[RECORD EXTRACTS Boundary: Start]

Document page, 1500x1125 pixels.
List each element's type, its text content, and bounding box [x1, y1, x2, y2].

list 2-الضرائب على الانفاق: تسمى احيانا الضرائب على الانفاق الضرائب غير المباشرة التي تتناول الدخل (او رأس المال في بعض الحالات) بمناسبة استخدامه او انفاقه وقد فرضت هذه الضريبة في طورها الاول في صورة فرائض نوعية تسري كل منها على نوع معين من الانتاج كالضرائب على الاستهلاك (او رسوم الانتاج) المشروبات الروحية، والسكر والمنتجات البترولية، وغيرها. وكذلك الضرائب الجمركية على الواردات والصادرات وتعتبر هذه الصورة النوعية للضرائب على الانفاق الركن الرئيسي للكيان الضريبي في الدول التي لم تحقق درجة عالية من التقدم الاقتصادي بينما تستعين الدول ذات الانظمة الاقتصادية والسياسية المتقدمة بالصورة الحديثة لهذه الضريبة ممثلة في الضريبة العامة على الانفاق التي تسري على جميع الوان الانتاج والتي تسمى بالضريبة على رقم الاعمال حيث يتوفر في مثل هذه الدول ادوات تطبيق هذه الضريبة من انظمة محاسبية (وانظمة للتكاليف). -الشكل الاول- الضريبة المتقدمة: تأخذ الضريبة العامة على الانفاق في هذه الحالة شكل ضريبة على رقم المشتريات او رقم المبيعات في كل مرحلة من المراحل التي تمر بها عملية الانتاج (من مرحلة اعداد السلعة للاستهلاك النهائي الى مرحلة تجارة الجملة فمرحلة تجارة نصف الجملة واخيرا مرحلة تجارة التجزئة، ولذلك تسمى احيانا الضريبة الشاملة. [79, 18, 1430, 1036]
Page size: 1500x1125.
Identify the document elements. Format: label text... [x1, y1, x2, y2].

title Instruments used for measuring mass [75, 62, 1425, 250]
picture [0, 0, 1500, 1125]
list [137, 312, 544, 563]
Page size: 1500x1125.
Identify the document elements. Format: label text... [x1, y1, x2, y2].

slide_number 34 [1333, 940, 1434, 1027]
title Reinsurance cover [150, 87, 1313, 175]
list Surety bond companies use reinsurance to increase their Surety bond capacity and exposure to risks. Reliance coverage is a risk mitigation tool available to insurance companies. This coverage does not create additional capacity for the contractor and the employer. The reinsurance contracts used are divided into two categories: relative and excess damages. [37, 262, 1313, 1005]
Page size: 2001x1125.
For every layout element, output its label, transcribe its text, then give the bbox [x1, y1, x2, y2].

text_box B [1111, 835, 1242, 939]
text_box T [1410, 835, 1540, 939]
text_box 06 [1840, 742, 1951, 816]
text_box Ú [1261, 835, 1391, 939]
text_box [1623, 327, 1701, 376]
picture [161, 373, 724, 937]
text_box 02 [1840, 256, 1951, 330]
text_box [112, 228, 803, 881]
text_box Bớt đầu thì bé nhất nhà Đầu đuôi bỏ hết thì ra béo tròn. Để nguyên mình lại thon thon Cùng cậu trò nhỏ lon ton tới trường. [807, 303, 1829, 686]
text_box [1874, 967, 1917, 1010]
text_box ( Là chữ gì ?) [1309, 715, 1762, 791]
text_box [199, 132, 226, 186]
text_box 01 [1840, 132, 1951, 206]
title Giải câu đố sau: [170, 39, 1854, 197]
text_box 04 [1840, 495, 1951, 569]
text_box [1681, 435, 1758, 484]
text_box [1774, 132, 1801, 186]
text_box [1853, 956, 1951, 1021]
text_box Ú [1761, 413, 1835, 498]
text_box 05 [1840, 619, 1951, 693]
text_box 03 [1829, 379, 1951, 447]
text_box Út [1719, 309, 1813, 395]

[RECORD EXTRACTS Boundary: End]

▶ **EXERCISE REQUIREMENTS**
Each record must be output exactly, with none omitted.

▶ **RESPONSE**
Document page, 1500x1125 pixels.
List each element's type, its text content, and bounding box [x1, y1, x2, y2].

list 2-الضرائب على الانفاق: تسمى احيانا الضرائب على الانفاق الضرائب غير المباشرة التي تتناول الدخل (او رأس المال في بعض الحالات) بمناسبة استخدامه او انفاقه وقد فرضت هذه الضريبة في طورها الاول في صورة فرائض نوعية تسري كل منها على نوع معين من الانتاج كالضرائب على الاستهلاك (او رسوم الانتاج) المشروبات الروحية، والسكر والمنتجات البترولية، وغيرها. وكذلك الضرائب الجمركية على الواردات والصادرات وتعتبر هذه الصورة النوعية للضرائب على الانفاق الركن الرئيسي للكيان الضريبي في الدول التي لم تحقق درجة عالية من التقدم الاقتصادي بينما تستعين الدول ذات الانظمة الاقتصادية والسياسية المتقدمة بالصورة الحديثة لهذه الضريبة ممثلة في الضريبة العامة على الانفاق التي تسري على جميع الوان الانتاج والتي تسمى بالضريبة على رقم الاعمال حيث يتوفر في مثل هذه الدول ادوات تطبيق هذه الضريبة من انظمة محاسبية (وانظمة للتكاليف). -الشكل الاول- الضريبة المتقدمة: تأخذ الضريبة العامة على الانفاق في هذه الحالة شكل ضريبة على رقم المشتريات او رقم المبيعات في كل مرحلة من المراحل التي تمر بها عملية الانتاج (من مرحلة اعداد السلعة للاستهلاك النهائي الى مرحلة تجارة الجملة فمرحلة تجارة نصف الجملة واخيرا مرحلة تجارة التجزئة، ولذلك تسمى احيانا الضريبة الشاملة. [79, 18, 1430, 1036]
Page size: 1500x1125.
Identify the document elements. Format: label text... [x1, y1, x2, y2].

title Instruments used for measuring mass [75, 62, 1425, 250]
picture [0, 0, 1500, 1125]
list [137, 312, 544, 563]
Page size: 1500x1125.
Identify the document elements. Format: label text... [x1, y1, x2, y2].

slide_number 34 [1333, 940, 1434, 1027]
title Reinsurance cover [150, 87, 1313, 175]
list Surety bond companies use reinsurance to increase their Surety bond capacity and exposure to risks. Reliance coverage is a risk mitigation tool available to insurance companies. This coverage does not create additional capacity for the contractor and the employer. The reinsurance contracts used are divided into two categories: relative and excess damages. [37, 262, 1313, 1005]
Page size: 2001x1125.
For every layout element, output its label, transcribe its text, then give the bbox [x1, y1, x2, y2].

text_box B [1111, 835, 1242, 939]
text_box T [1410, 835, 1540, 939]
text_box 06 [1840, 742, 1951, 816]
text_box Ú [1261, 835, 1391, 939]
text_box [1623, 327, 1701, 376]
picture [161, 373, 724, 937]
text_box 02 [1840, 256, 1951, 330]
text_box [112, 228, 803, 881]
text_box Bớt đầu thì bé nhất nhà Đầu đuôi bỏ hết thì ra béo tròn. Để nguyên mình lại thon thon Cùng cậu trò nhỏ lon ton tới trường. [807, 303, 1829, 686]
text_box [1874, 967, 1917, 1010]
text_box ( Là chữ gì ?) [1309, 715, 1762, 791]
text_box [199, 132, 226, 186]
text_box 01 [1840, 132, 1951, 206]
title Giải câu đố sau: [170, 39, 1854, 197]
text_box 04 [1840, 495, 1951, 569]
text_box [1681, 435, 1758, 484]
text_box [1774, 132, 1801, 186]
text_box [1853, 956, 1951, 1021]
text_box Ú [1761, 413, 1835, 498]
text_box 05 [1840, 619, 1951, 693]
text_box 03 [1829, 379, 1951, 447]
text_box Út [1719, 309, 1813, 395]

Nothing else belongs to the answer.